Tuttavia, con questa ultima pronuncia, i giudici introducono un’ulteriore limitazione rispetto al passato, affermando che i documenti atti a fornire la prova della cessione sono i CMR timbrati e firmati da tutti i soggetti coinvolti (cedente, trasportatore e destinatario), ovvero i contratti commerciali, mentre non hanno alcuna valenza documenti di origine privata quali le fatture emesse o la documentazione bancaria attestante il pagamento della fornitura.

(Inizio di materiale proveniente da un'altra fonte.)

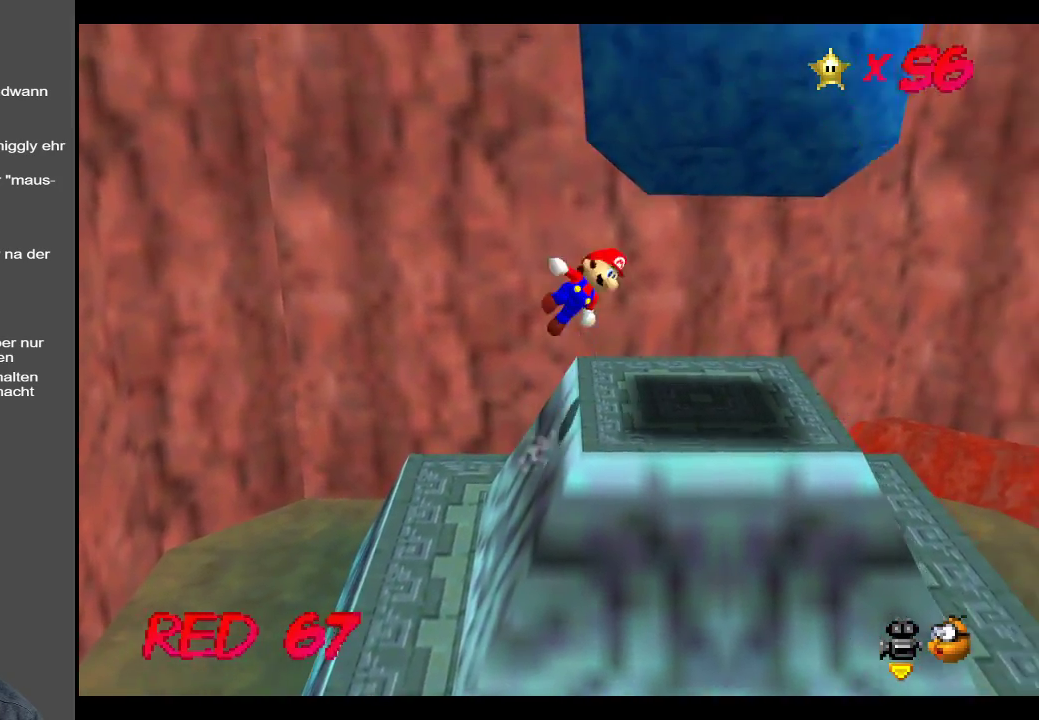
{"buttons": ["A"], "left_stick": "right", "right_stick": "center", "events": [[67, "left_stick", "center"], [117, "left_stick", "left"], [250, "left_stick", "center"], [300, "left_stick", "right"]]}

Queste affermazioni, in realtà, si pongono in contrasto con un principio più volte ribadito (e ormai consolidato) in precedenti pronunce della Cassazione e della Corte di Giustizia UE e affermato dalla stessa Agenzia delle Entrate in alcune risoluzioni (per tutte vedasi la n. 477/2008), secondo il quale il contribuente ha la possibilità di provare l’effettiva consegna delle merci in altro stato UE con ogni mezzo e, in ogni caso, tale prova è frutto di un insieme di documenti, non essendo di per sé sufficiente il solo CMR se non supportato da altre evidenze.
Considerato il crescente impegno che gli organi di controllo impiegano negli accertamenti aventi ad oggetto operazioni intracomunitarie ed esportazioni, diviene fondamentale per tutti gli operatori adottare procedure di vendita idonee a produrre e conservare la documentazione necessaria.